- Problem requirements -
All entries should be copied exactly, none left out.

[Stored data entries]
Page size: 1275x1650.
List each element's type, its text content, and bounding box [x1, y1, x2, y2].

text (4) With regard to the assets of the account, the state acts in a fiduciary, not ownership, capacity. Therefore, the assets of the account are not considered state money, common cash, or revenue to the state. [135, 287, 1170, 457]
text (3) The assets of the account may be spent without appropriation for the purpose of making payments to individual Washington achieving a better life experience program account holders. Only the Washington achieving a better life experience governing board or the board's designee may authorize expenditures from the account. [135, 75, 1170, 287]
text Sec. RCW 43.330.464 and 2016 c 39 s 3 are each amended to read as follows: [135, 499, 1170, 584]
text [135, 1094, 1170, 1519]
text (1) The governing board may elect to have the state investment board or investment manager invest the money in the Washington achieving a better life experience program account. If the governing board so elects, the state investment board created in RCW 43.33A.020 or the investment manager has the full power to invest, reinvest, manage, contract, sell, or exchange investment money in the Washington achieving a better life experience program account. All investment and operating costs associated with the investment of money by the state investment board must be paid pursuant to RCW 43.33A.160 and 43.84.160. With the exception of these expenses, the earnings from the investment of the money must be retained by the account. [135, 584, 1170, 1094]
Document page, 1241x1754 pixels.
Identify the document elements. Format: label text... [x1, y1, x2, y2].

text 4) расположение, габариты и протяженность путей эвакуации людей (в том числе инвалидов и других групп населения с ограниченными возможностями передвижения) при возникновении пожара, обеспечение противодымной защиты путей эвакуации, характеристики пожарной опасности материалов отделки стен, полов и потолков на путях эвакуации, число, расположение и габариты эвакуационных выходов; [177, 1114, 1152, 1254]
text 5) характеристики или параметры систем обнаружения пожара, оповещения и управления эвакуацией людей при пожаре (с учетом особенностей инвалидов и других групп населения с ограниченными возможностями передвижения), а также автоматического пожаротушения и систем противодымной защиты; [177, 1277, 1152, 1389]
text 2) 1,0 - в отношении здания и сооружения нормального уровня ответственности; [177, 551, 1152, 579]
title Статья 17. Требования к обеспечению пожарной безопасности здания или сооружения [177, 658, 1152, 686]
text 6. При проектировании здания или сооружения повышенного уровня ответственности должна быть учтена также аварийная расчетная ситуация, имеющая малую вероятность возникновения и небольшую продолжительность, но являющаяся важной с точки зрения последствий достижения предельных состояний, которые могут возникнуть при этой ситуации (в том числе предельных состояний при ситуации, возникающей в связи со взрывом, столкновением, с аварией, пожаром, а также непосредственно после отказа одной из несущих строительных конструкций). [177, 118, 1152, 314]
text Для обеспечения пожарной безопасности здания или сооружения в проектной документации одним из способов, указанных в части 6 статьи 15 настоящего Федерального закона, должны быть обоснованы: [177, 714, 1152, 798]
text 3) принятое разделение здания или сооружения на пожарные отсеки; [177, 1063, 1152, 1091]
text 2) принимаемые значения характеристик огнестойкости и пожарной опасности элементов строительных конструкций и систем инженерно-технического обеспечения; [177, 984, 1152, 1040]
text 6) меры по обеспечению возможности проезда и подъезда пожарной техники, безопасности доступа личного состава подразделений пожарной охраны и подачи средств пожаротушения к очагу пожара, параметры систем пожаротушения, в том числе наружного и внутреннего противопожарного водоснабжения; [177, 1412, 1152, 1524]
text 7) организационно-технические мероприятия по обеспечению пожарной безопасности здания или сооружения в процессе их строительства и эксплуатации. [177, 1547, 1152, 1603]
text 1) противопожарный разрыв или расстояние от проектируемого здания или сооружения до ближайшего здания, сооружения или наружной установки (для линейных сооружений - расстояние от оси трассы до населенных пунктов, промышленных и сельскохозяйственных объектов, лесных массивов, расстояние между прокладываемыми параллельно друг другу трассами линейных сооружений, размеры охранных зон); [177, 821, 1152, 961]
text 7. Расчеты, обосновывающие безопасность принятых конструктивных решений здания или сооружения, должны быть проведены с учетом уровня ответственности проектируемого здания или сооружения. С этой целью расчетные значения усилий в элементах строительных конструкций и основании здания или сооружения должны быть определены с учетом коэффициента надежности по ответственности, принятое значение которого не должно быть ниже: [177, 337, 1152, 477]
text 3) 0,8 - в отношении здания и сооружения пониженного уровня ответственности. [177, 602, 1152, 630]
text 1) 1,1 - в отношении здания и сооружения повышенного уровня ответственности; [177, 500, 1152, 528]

- Output below -
Page size: 1275x1650.
List each element's type, its text content, and bounding box [x1, y1, x2, y2].

text (4) With regard to the assets of the account, the state acts in a fiduciary, not ownership, capacity. Therefore, the assets of the account are not considered state money, common cash, or revenue to the state. [135, 287, 1170, 457]
text (3) The assets of the account may be spent without appropriation for the purpose of making payments to individual Washington achieving a better life experience program account holders. Only the Washington achieving a better life experience governing board or the board's designee may authorize expenditures from the account. [135, 75, 1170, 287]
text Sec. RCW 43.330.464 and 2016 c 39 s 3 are each amended to read as follows: [135, 499, 1170, 584]
text [135, 1094, 1170, 1519]
text (1) The governing board may elect to have the state investment board or investment manager invest the money in the Washington achieving a better life experience program account. If the governing board so elects, the state investment board created in RCW 43.33A.020 or the investment manager has the full power to invest, reinvest, manage, contract, sell, or exchange investment money in the Washington achieving a better life experience program account. All investment and operating costs associated with the investment of money by the state investment board must be paid pursuant to RCW 43.33A.160 and 43.84.160. With the exception of these expenses, the earnings from the investment of the money must be retained by the account. [135, 584, 1170, 1094]
Document page, 1241x1754 pixels.
Identify the document elements. Format: label text... [x1, y1, x2, y2].

text 4) расположение, габариты и протяженность путей эвакуации людей (в том числе инвалидов и других групп населения с ограниченными возможностями передвижения) при возникновении пожара, обеспечение противодымной защиты путей эвакуации, характеристики пожарной опасности материалов отделки стен, полов и потолков на путях эвакуации, число, расположение и габариты эвакуационных выходов; [177, 1114, 1152, 1254]
text 5) характеристики или параметры систем обнаружения пожара, оповещения и управления эвакуацией людей при пожаре (с учетом особенностей инвалидов и других групп населения с ограниченными возможностями передвижения), а также автоматического пожаротушения и систем противодымной защиты; [177, 1277, 1152, 1389]
text 2) 1,0 - в отношении здания и сооружения нормального уровня ответственности; [177, 551, 1152, 579]
title Статья 17. Требования к обеспечению пожарной безопасности здания или сооружения [177, 658, 1152, 686]
text 6. При проектировании здания или сооружения повышенного уровня ответственности должна быть учтена также аварийная расчетная ситуация, имеющая малую вероятность возникновения и небольшую продолжительность, но являющаяся важной с точки зрения последствий достижения предельных состояний, которые могут возникнуть при этой ситуации (в том числе предельных состояний при ситуации, возникающей в связи со взрывом, столкновением, с аварией, пожаром, а также непосредственно после отказа одной из несущих строительных конструкций). [177, 118, 1152, 314]
text Для обеспечения пожарной безопасности здания или сооружения в проектной документации одним из способов, указанных в части 6 статьи 15 настоящего Федерального закона, должны быть обоснованы: [177, 714, 1152, 798]
text 3) принятое разделение здания или сооружения на пожарные отсеки; [177, 1063, 1152, 1091]
text 2) принимаемые значения характеристик огнестойкости и пожарной опасности элементов строительных конструкций и систем инженерно-технического обеспечения; [177, 984, 1152, 1040]
text 6) меры по обеспечению возможности проезда и подъезда пожарной техники, безопасности доступа личного состава подразделений пожарной охраны и подачи средств пожаротушения к очагу пожара, параметры систем пожаротушения, в том числе наружного и внутреннего противопожарного водоснабжения; [177, 1412, 1152, 1524]
text 7) организационно-технические мероприятия по обеспечению пожарной безопасности здания или сооружения в процессе их строительства и эксплуатации. [177, 1547, 1152, 1603]
text 1) противопожарный разрыв или расстояние от проектируемого здания или сооружения до ближайшего здания, сооружения или наружной установки (для линейных сооружений - расстояние от оси трассы до населенных пунктов, промышленных и сельскохозяйственных объектов, лесных массивов, расстояние между прокладываемыми параллельно друг другу трассами линейных сооружений, размеры охранных зон); [177, 821, 1152, 961]
text 7. Расчеты, обосновывающие безопасность принятых конструктивных решений здания или сооружения, должны быть проведены с учетом уровня ответственности проектируемого здания или сооружения. С этой целью расчетные значения усилий в элементах строительных конструкций и основании здания или сооружения должны быть определены с учетом коэффициента надежности по ответственности, принятое значение которого не должно быть ниже: [177, 337, 1152, 477]
text 3) 0,8 - в отношении здания и сооружения пониженного уровня ответственности. [177, 602, 1152, 630]
text 1) 1,1 - в отношении здания и сооружения повышенного уровня ответственности; [177, 500, 1152, 528]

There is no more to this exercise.